Like her Greek filmmaking compatriot Yorgos Lanthimos, whose Dogtooth and The Alps she produced, Athina Rachel Tsangari likes skewed takes, awkward silences, and mining discomfort for black comedy. These sensibilities are all on display in Chevalier, an attack on competitive masculinity and group-think that is never quite as bracing as it means to be but remains worth watching all the same.
On a fishing boat, a group of friends find themselves competing with each other in matters large and small. Eventually, they hit upon a great idea: determining who is “The Best, In General”. Let the games begin. Chevalier grapples with many ideas, and finds bleak, escalating humor in these macho competitors’ absurd self-satisfaction and mercenary will to win. If the whole thing ends with more of a whimper than a bang, and suffers by unfair comparison to Lanthimos’ 2016 masterpiece The Lobster, at least it’s a fun ride.
Mike Flanagan’s films do not necessarily inspire confidence immediately. But Oculus, about a death mirror that kills you with death, was a surprisingly strong horror entry in 2013, and his Ouija: Origin of Evil (which I haven’t seen yet) got even more surprisingly strong reviews, at least insofar as it’s a film called Ouija: Origin of Evil.
Hush might make a trifecta. This is no groundbreaking cinematic experience, but it is an entirely solid, effective home invasion thriller, complete with a compelling twist and a strong performance from lead (and co-writer) Kate Siegel.
I’ve long maintained that there is little scarier than suddenly seeing a face you didn’t know was there through a window. Hush agrees with me, pairing that face with our deaf protagonist’s dread and apparent powerlessness. There are jump-scares and a bit of gore, but the strength of the film is elemental. A shadow, a guy peering in, a silence. Scary enough for me.
If this year’s Everybody Wants Some!! — Richard Linklater‘s affectionate ode to bros, bongs, and college baseball — felt slight, that might just be because it came on the heels of Boyhood, the purest single-film distillation of his tone and approach.
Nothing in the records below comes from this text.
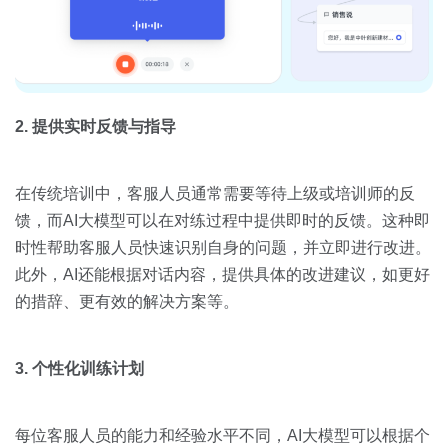
2. 提供实时反馈与指导
在传统培训中，客服人员通常需要等待上级或培训师的反
馈，而AI大模型可以在对练过程中提供即时的反馈。这种即
时性帮助客服人员快速识别自身的问题，并立即进行改进。
此外，AI还能根据对话内容，提供具体的改进建议，如更好
的措辞、更有效的解决方案等。
3. 个性化训练计划
每位客服人员的能力和经验水平不同，AI大模型可以根据个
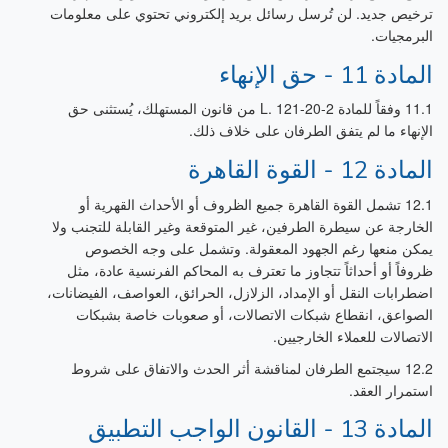
ترخيص جديد. لن تُرسل رسائل بريد إلكتروني تحتوي على معلومات
البرمجيات.
المادة 11 - حق الإنهاء
11.1 وفقاً للمادة L. 121-20-2 من قانون المستهلك، يُستثنى حق
الإنهاء ما لم يتفق الطرفان على خلاف ذلك.
المادة 12 - القوة القاهرة
12.1 تشمل القوة القاهرة جميع الظروف أو الأحداث القهرية أو
الخارجة عن سيطرة الطرفين، غير المتوقعة وغير القابلة للتجنب ولا
يمكن منعها رغم الجهود المعقولة. وتشمل على وجه الخصوص
ظروفاً أو أحداثاً تتجاوز ما تعترف به المحاكم الفرنسية عادة، مثل
اضطرابات النقل أو الإمداد، الزلازل، الحرائق، العواصف، الفيضانات،
الصواعق، انقطاع شبكات الاتصالات، أو صعوبات خاصة بشبكات
الاتصالات للعملاء الخارجيين.
12.2 سيجتمع الطرفان لمناقشة أثر الحدث والاتفاق على شروط
استمرار العقد.
المادة 13 - القانون الواجب التطبيق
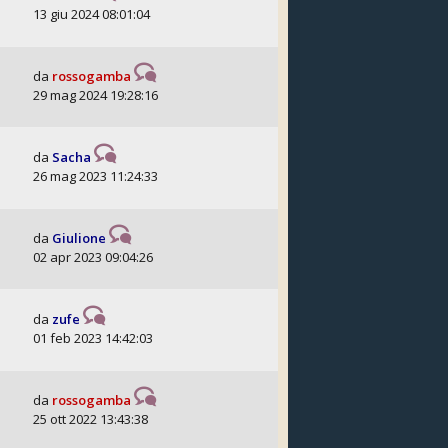
13 giu 2024 08:01:04
da
rossogamba
29 mag 2024 19:28:16
da
Sacha
26 mag 2023 11:24:33
da
Giulione
02 apr 2023 09:04:26
da
zufe
01 feb 2023 14:42:03
da
rossogamba
25 ott 2022 13:43:38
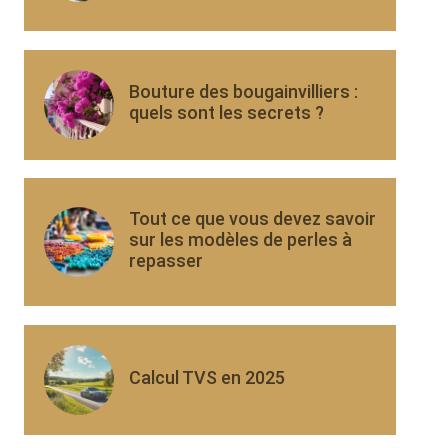
Bouture des bougainvilliers :
quels sont les secrets ?
Tout ce que vous devez savoir
sur les modèles de perles à
repasser
Calcul TVS en 2025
Famously shot over the course of 12 years with the same cast, Linklater’s Texan opus caused a stir on its release, generating swooning praise and a fair amount of backlash.
Now that the hoopla has died down, maybe we can appreciate Boyhood for what it is: a monumental commitment to a single narrative, lovingly rendered by our most American auteur.
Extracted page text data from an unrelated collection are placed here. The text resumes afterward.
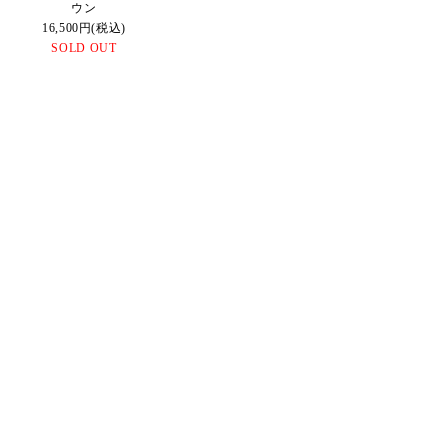
ウン
16,500円(税込)
SOLD OUT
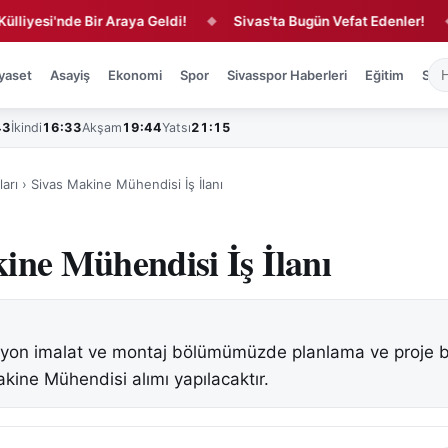
si'nde Bir Araya Geldi!
Sivas'ta Bugün Vefat Edenler!
Kır
◆
◆
yaset
Asayiş
Ekonomi
Spor
Sivasspor Haberleri
Eğitim
Sağl
43
İkindi
16:33
Akşam
19:44
Yatsı
21:15
ları
›
Sivas Makine Mühendisi İş İlanı
ine Mühendisi İş İlanı
siyon imalat ve montaj bölümümüzde planlama ve proje b
kine Mühendisi alımı yapılacaktır.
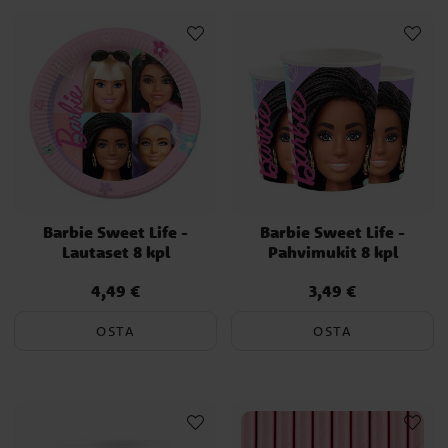
Barbie Sweet Life -
Barbie Sweet Life -
Lautaset 8 kpl
Pahvimukit 8 kpl
4,49 €
3,49 €
Hinta
:
4,49 €
Hinta
:
3,49 €
OSTA
OSTA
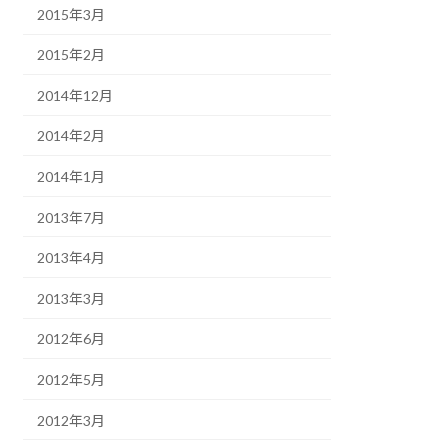
2015年3月
2015年2月
2014年12月
2014年2月
2014年1月
2013年7月
2013年4月
2013年3月
2012年6月
2012年5月
2012年3月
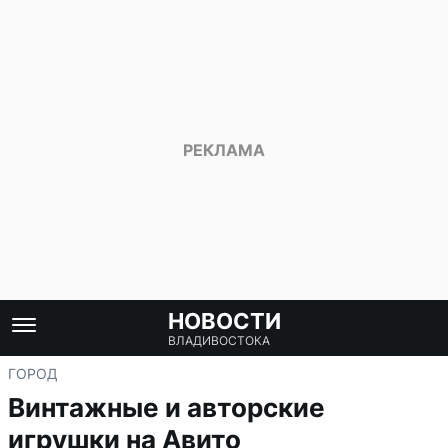
НОВОСТИ
ВЛАДИВОСТОКА
ГОРОД
Винтажные и авторские
игрушки на Авито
Another entry in this Netflix column that is not, in fact, on Netflix, D.W. Griffith‘s 1912 short is often hailed as the first gangster movie, and it’s now available to watch in streaming HD from the Museum of Modern Art.
It’s fairly remarkable to revisit it over a century later. Featuring as many social realist touches as gunfights, with Lillian Gish an obvious star-in-the-making, the 15-minute spectacle also stood at a crossroads, as MoMA notes:
Rich in plot, characterization and social observation, Musketeers pushes the limit of the one-reel format of early cinema, looking forward to the feature-length films that would conquer the industry one year later.
This is the first film from MoMA’s collection of restorations to be released in this format, with others to follow. For anyone fascinated by cinema history (or gangster movies, for that matter), that’s cause for celebration.